Yan Chen Wins 2018 ASPLOS Most Influential Paper Award

The paper, titled, "OceanStore: an Architecture for Global-scale Persistent Storage" was written in 2000 and has been cited for over 3000 times.

Prof. Yan Chen

Prof. Yan Chen's PhD research work has won the Most Influential Paper Award in ASPLOS 2018. The 23rd ACM International Conference on Architectural Support for Programming Languages and Operating Systems was held March 24th–March 28th in Williamsburg, VA.

The paper, titled, "OceanStore: an Architecture for Global-scale Persistent Storage" was written in 2000, in Proceedings of the ninth international conference on Architectural support for programming languages and operating systems (ASPLOS IX) and has been cited for over 3000 times, based on Google Scholar. His co-authors include: John Kubiatowicz, David Bindel, Steven Czerwinski, Patrick Eaton, Dennis Geels, Ramakrishna Gummadi, Sean Rhea, Hakim Weatherspoon, Westley Weimer,  Chris Wells, and Ben Zhao.

Paper Abstract: OceanStore is a utility infrastructure designed to span the globe and provide continuous access to persistent information.

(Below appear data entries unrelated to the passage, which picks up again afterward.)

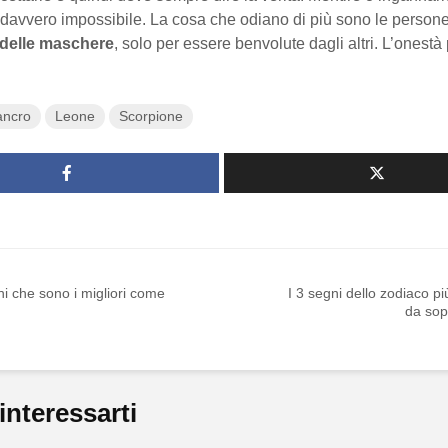
 davvero impossibile. La cosa che odiano di più sono le person
delle maschere
, solo per essere benvolute dagli altri. L’onestà 
ancro
Leone
Scorpione
ni che sono i migliori come
I 3 segni dello zodiaco più 
da sop
interessarti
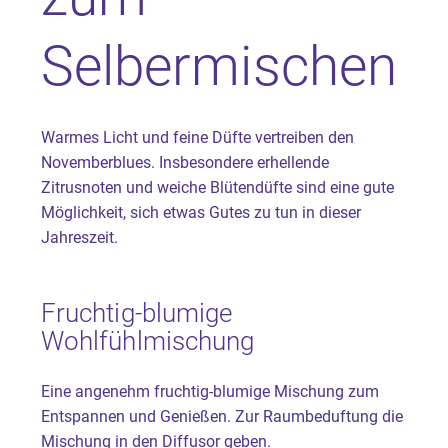
Selbermischen
Warmes Licht und feine Düfte vertreiben den
Novemberblues. Insbesondere erhellende
Zitrusnoten und weiche Blütendüfte sind eine gute
Möglichkeit, sich etwas Gutes zu tun in dieser
Jahreszeit.
Fruchtig-blumige
Wohlfühlmischung
Eine angenehm fruchtig-blumige Mischung zum
Entspannen und Genießen. Zur Raumbeduftung die
Mischung in den Diffusor geben.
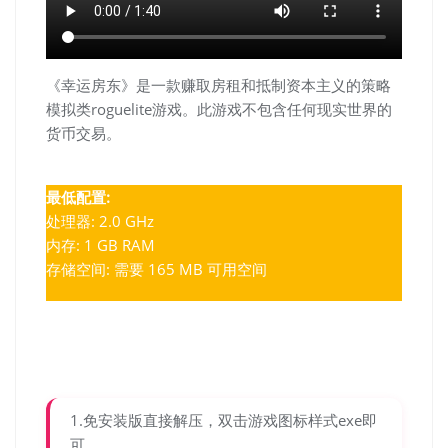
《幸运房东》是一款赚取房租和抵制资本主义的策略
模拟类roguelite游戏。此游戏不包含任何现实世界的
货币交易。
最低配置:
处理器: 2.0 GHz
内存: 1 GB RAM
存储空间: 需要 165 MB 可用空间
1.免安装版直接解压，双击游戏图标样式exe即
可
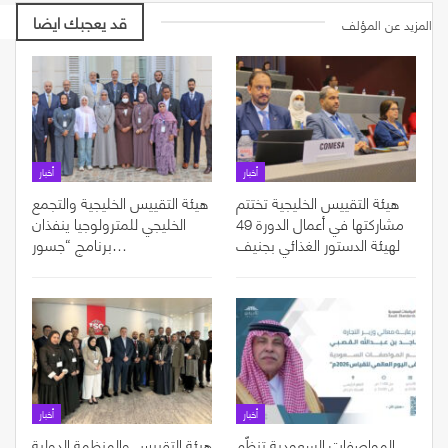
قد يعجبك ايضا
المزيد عن المؤلف
أخبار
أخبار
هيئة التقييس الخليجية تختتم
هيئة التقييس الخليجية والتجمع
مشاركتها في أعمال الدورة 49
الخليجي للمترولوجيا ينفذان
لهيئة الدستور الغذائي بجنيف
برنامج “جسور…
أخبار
أخبار
المواصفات السعودية تنظّم
هيئة التقييس والمنظمة الدولية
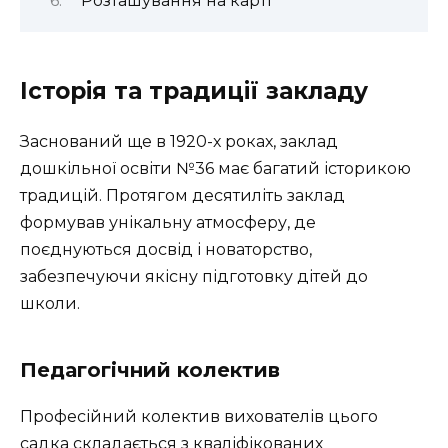
Розташування на карті
Історія та традиції закладу
Заснований ще в 1920-х роках, заклад
дошкільної освіти №36 має багатий історикою
традицій. Протягом десятиліть заклад
формував унікальну атмосферу, де
поєднуються досвід і новаторство,
забезпечуючи якісну підготовку дітей до
школи.
Педагогічний колектив
Професійний колектив вихователів цього
садка складається з кваліфікованих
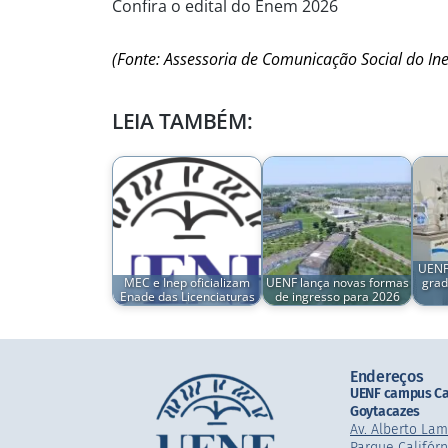
Confira o edital do Enem 2026
(Fonte: Assessoria de Comunicação Social do In
LEIA TAMBÉM:
UENF
MEC e Inep oficializam
UENF lança novas formas
grad
Enade das Licenciaturas
de ingresso para 2026
Endereços
UENF campus C
Goytacazes
Av. Alberto La
Parque Califórn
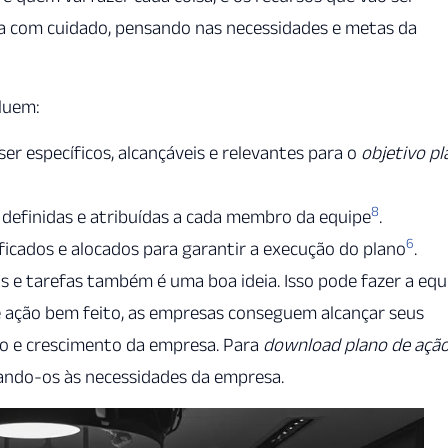
ta com cuidado, pensando nas necessidades e metas da
luem:
er específicos, alcançáveis e relevantes para o
objetivo p
8
 definidas e atribuídas a cada membro da equipe
.
6
ficados e alocados para garantir a execução do plano
.
s e tarefas também é uma boa ideia. Isso pode fazer a equ
 ação bem feito, as empresas conseguem alcançar seus
so e crescimento da empresa. Para
download plano de açã
tando-os às necessidades da empresa.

Since this infrastructure is comprised of untrusted servers, data is protected through redundancy and cryptographic techniques. To improve performance, data is allowed to be cached anywhere, anytime. Additionally, monitoring of usage patterns allows adaptation to regional outages and denial of service attacks; monitoring also enhances performance through pro-active movement of data. A prototype implementation is currently under development.